Reproduce these lines with every occurrence of "centimetres" replaced by "centimeters", leaving all else unchanged. Omit the pictures from your answer.

Bounding box coordinate data
_ _ _ _ _ _ _

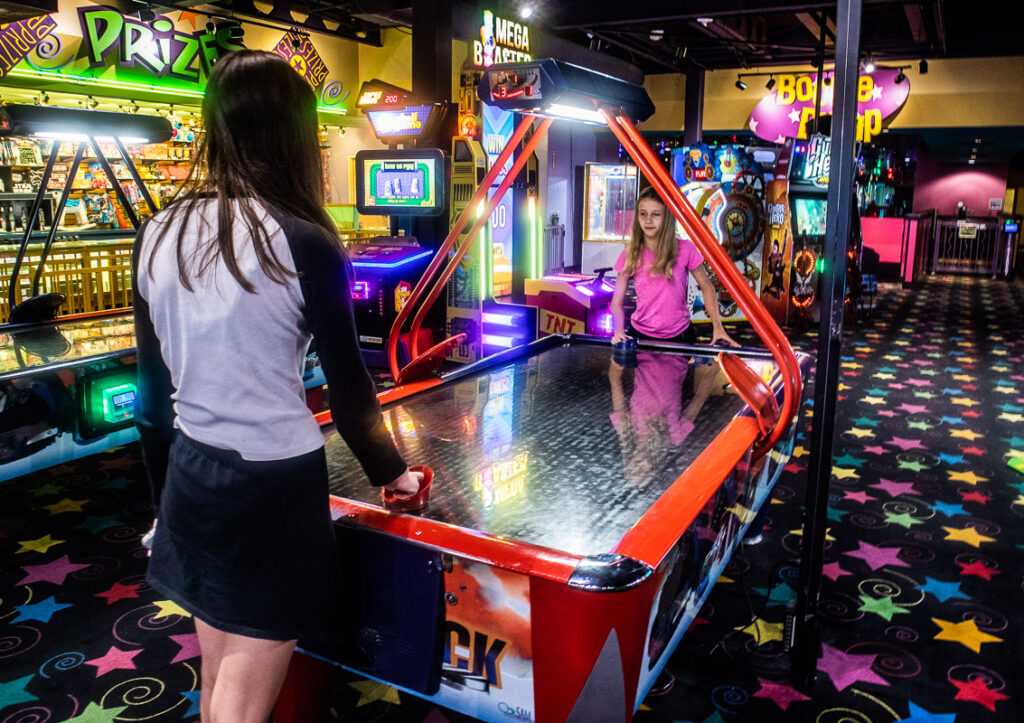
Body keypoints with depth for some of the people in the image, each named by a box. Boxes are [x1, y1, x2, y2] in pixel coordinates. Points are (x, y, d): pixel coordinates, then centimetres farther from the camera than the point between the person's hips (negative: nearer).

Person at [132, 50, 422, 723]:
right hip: (275, 487, -6)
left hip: (191, 478, 6)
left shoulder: (159, 233, 1)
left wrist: (167, 499, 19)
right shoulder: (304, 244, -15)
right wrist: (393, 471, 8)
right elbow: (348, 388, -9)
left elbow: (154, 386, 7)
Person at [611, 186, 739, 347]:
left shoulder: (685, 249, -9)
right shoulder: (630, 255, -6)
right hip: (640, 335, 0)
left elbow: (706, 287, 1)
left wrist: (718, 327, -8)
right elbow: (617, 302, -4)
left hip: (679, 335, 0)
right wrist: (619, 332, -21)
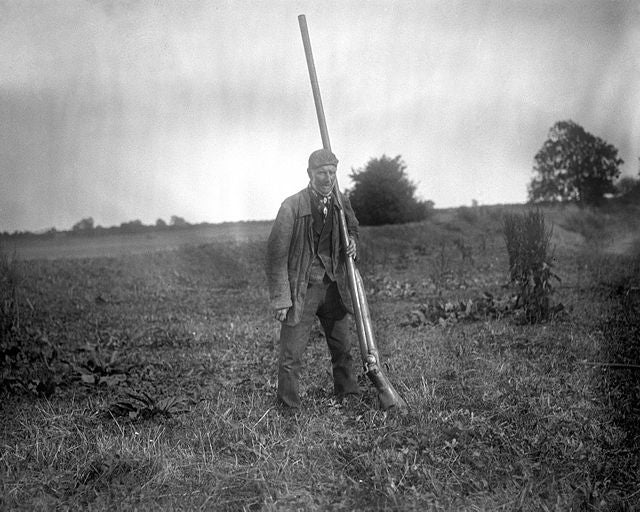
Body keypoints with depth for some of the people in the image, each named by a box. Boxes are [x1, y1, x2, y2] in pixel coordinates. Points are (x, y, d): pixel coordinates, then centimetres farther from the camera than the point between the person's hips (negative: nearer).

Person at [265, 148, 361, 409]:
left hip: (333, 287, 5)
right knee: (291, 356, -2)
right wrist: (280, 299, -15)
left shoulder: (342, 203, 2)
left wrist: (352, 242, -1)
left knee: (343, 349, 14)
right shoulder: (292, 207, -15)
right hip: (301, 289, -5)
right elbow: (276, 255, -13)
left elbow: (352, 228, 24)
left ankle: (350, 398, 30)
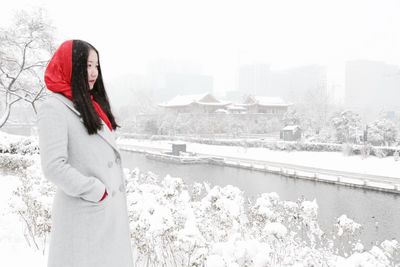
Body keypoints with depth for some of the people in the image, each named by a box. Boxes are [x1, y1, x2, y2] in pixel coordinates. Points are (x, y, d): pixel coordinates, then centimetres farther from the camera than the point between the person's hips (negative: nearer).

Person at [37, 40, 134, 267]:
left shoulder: (93, 104, 14)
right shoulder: (55, 108, -12)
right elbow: (53, 166, -20)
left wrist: (118, 195, 12)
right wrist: (97, 192, -14)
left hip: (113, 207, 8)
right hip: (86, 212, -8)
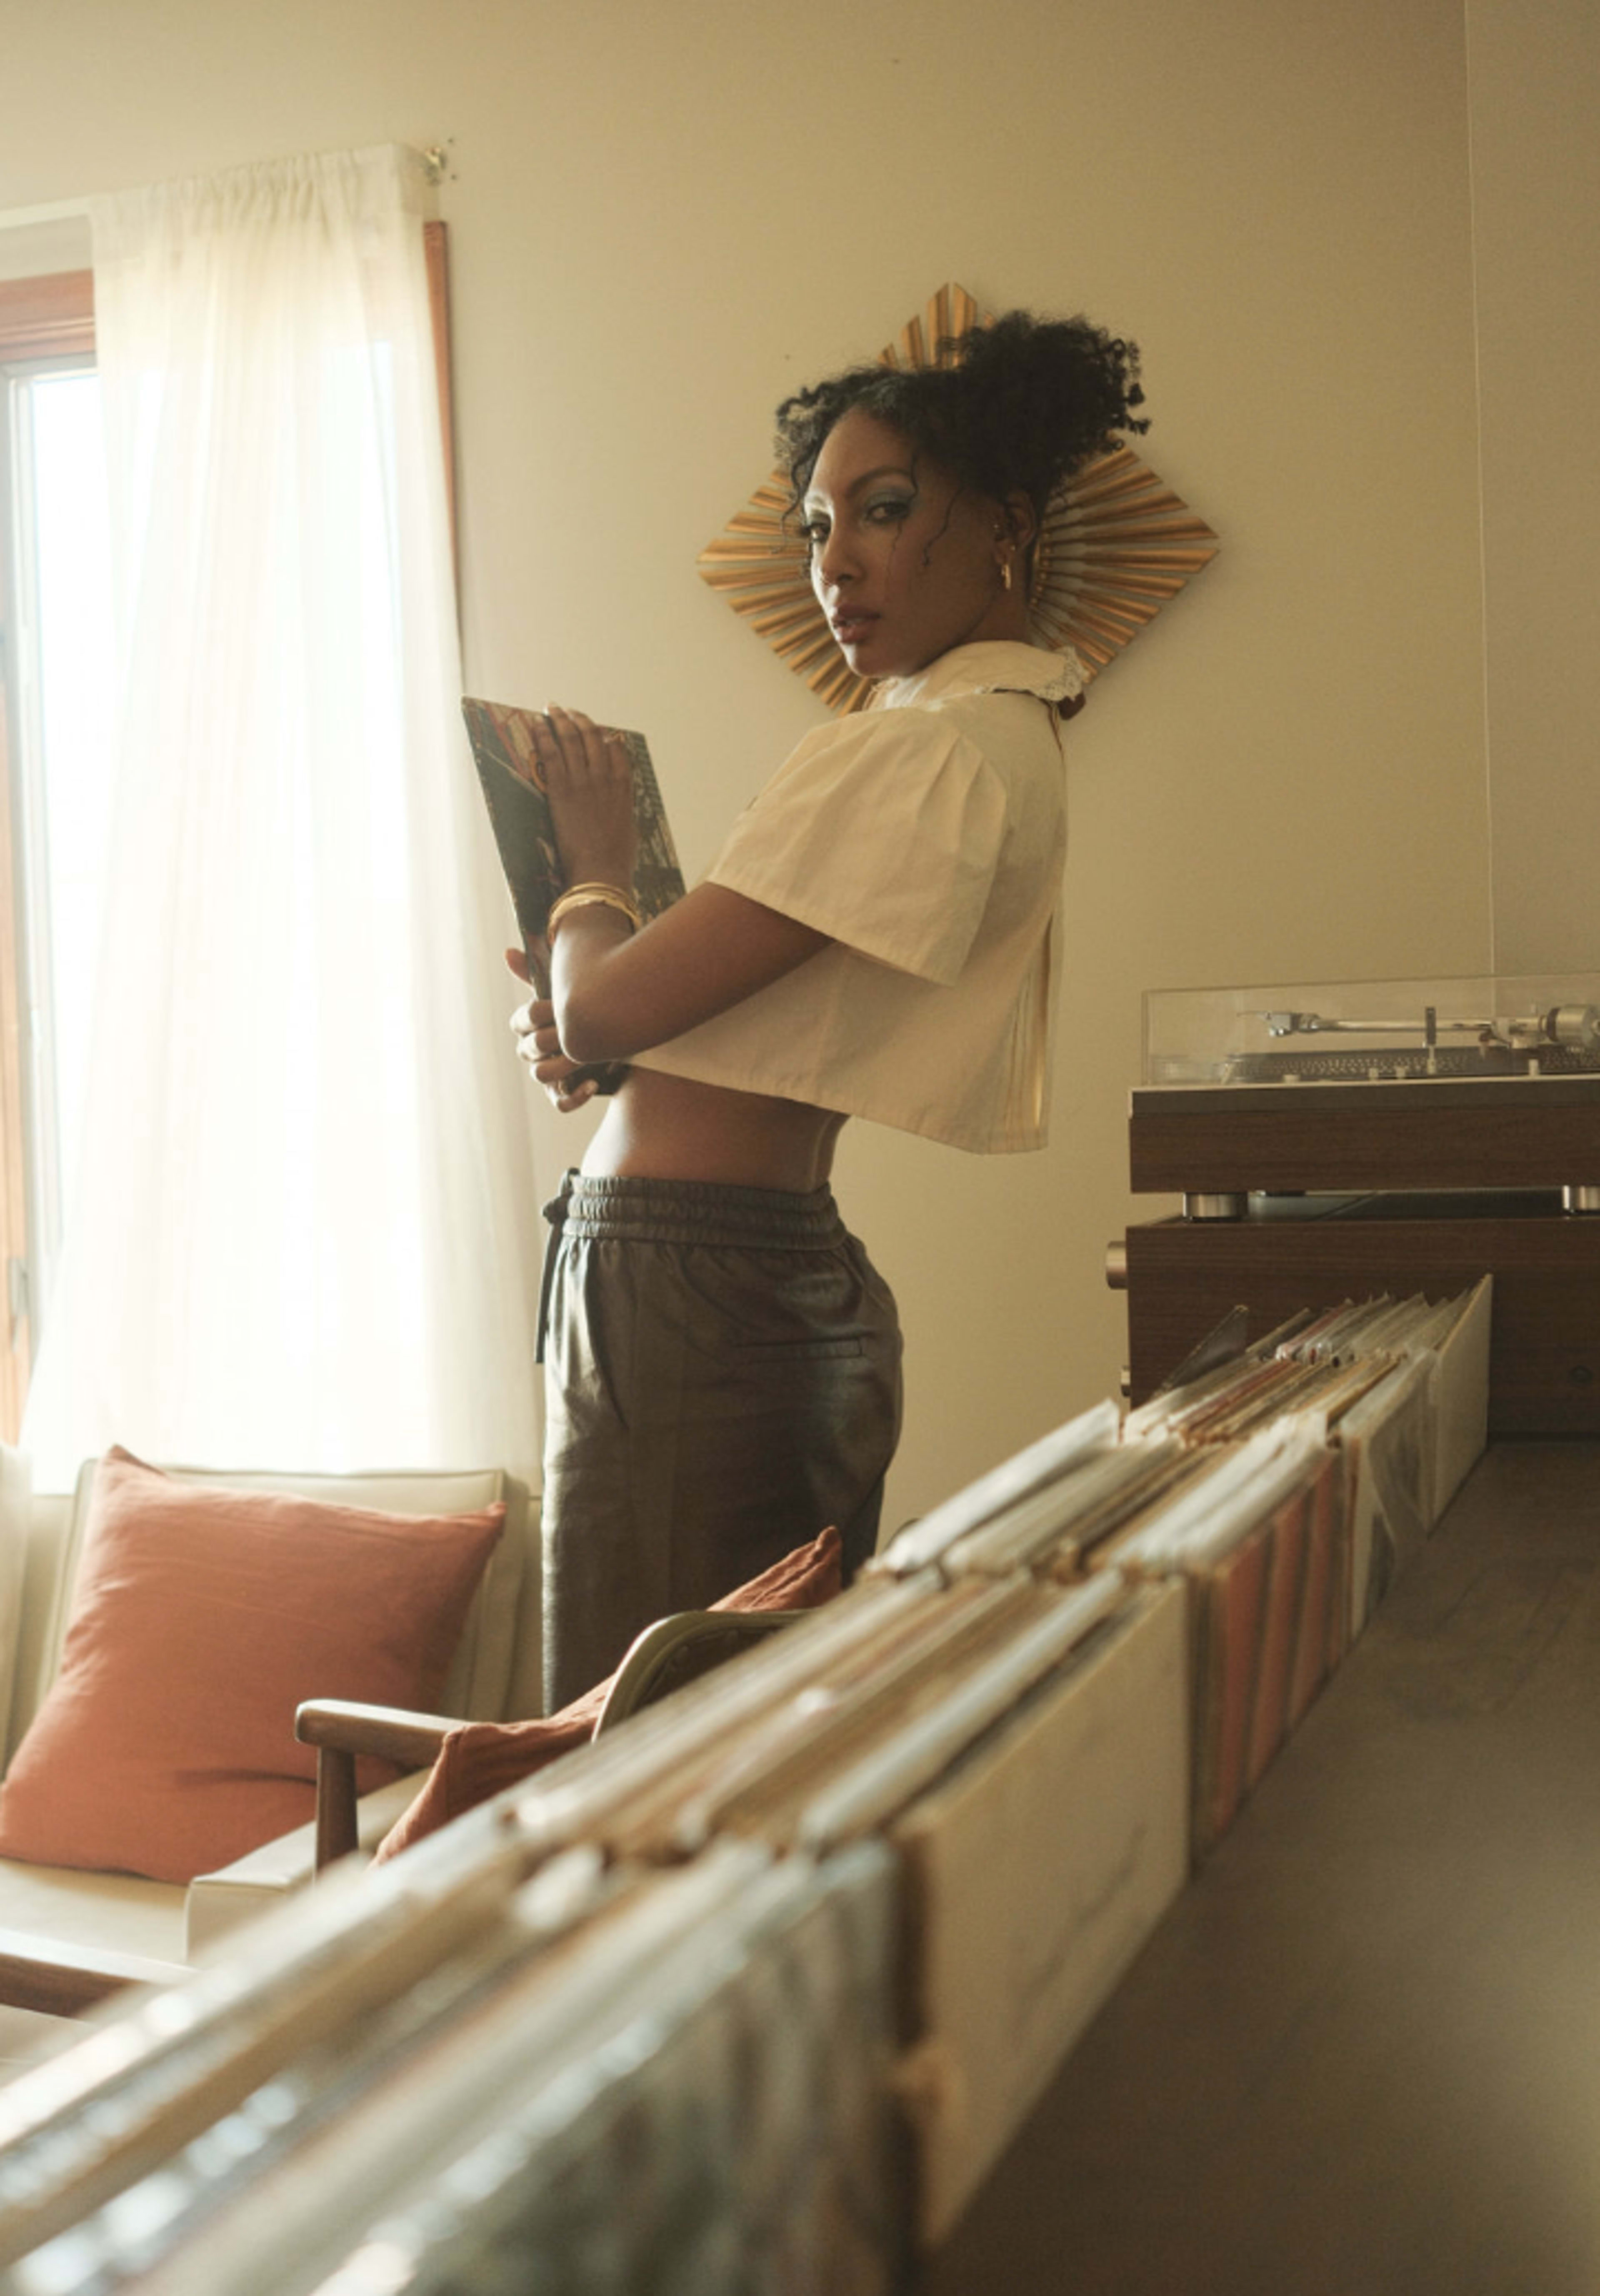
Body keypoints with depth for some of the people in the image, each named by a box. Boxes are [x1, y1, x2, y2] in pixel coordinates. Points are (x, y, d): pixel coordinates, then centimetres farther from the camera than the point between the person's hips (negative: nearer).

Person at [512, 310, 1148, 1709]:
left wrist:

_ _ _ _ _ _ _

- Solution for this problem
Body keypoints with depth for some of the people in the image, each named by a box. Boxes are [x1, y1, x2, y2] in pixel coordinates. Points are (x, y, d): pixel coordinates, then centimeters farther from the camera than the point between the person's hips (negative: nearer).

Person at [132, 50, 422, 723]:
right hip: (275, 487, -6)
left hip: (191, 478, 6)
left shoulder: (159, 233, 1)
left wrist: (167, 499, 19)
right shoulder: (304, 244, -15)
right wrist: (393, 471, 8)
right elbow: (348, 388, -9)
left elbow: (154, 386, 7)
Person at [611, 186, 739, 347]:
left shoulder: (685, 249, -9)
right shoulder: (630, 255, -6)
right hip: (640, 335, 0)
left elbow: (706, 287, 1)
left wrist: (718, 327, -8)
right elbow: (617, 302, -4)
left hip: (679, 335, 0)
right wrist: (619, 332, -21)
Body keypoints with depth for some of the people in the image, each named by a box. Boxes are [x1, y1, x2, y2] in pixel coordinates. Points are (x, y, d): pixel coordinates, then centimeters farther from the camera than the point between the person's hips (negative: nearer).

Person at [265, 148, 361, 409]:
left hip: (333, 287, 5)
right knee: (291, 356, -2)
right wrist: (280, 299, -15)
left shoulder: (342, 203, 2)
left wrist: (352, 242, -1)
left knee: (343, 349, 14)
right shoulder: (292, 207, -15)
right hip: (301, 289, -5)
right elbow: (276, 255, -13)
left elbow: (352, 228, 24)
left ankle: (350, 398, 30)
Body keypoints with depth for some of the people in the image, each named by a box. Boxes are [x1, y1, x2, y2] in pixel coordinates. Points are (x, y, d): pixel coordinates, then centimeters farther from the camera than the point between the person's hips (negative: nearer).

Person at [37, 40, 134, 267]:
left shoulder: (93, 104, 14)
right shoulder: (55, 108, -12)
right elbow: (53, 166, -20)
left wrist: (118, 195, 12)
right wrist: (97, 192, -14)
left hip: (113, 207, 8)
right hip: (86, 212, -8)
Body keypoints with depth for some of the people in the image, each named by a box. Boxes are [x1, y1, x2, y2] in pixel coordinates. Points are (x, y, d): pixel coordinates, then centimeters farther from the camera than the point between the person's hips (negative: nearer).

Person at [512, 310, 1148, 1709]:
left wrist:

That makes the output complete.